**THE TASK:** Each line below that includes the word "evergreen" is to be reported.

**Records from a collection:**

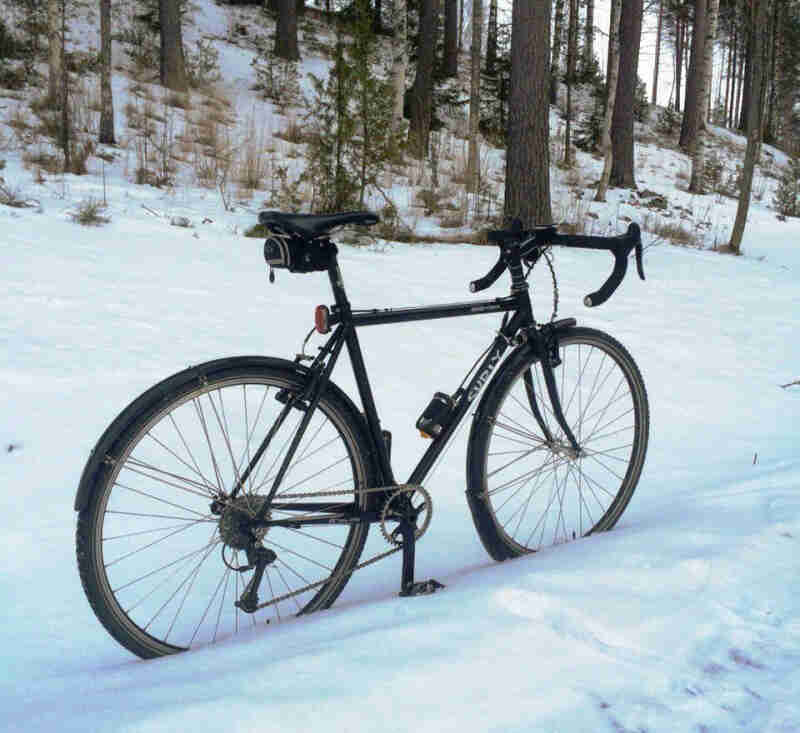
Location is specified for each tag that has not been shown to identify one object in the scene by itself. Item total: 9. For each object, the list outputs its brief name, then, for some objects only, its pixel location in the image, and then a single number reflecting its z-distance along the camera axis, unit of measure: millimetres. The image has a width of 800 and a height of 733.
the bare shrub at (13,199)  5867
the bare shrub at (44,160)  7652
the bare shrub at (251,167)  8766
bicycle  2057
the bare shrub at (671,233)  10023
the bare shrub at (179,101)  12320
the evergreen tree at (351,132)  7145
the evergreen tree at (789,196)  14272
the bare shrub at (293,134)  11648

**RESULT BELOW:**
the evergreen tree at (351,132)  7145
the evergreen tree at (789,196)  14272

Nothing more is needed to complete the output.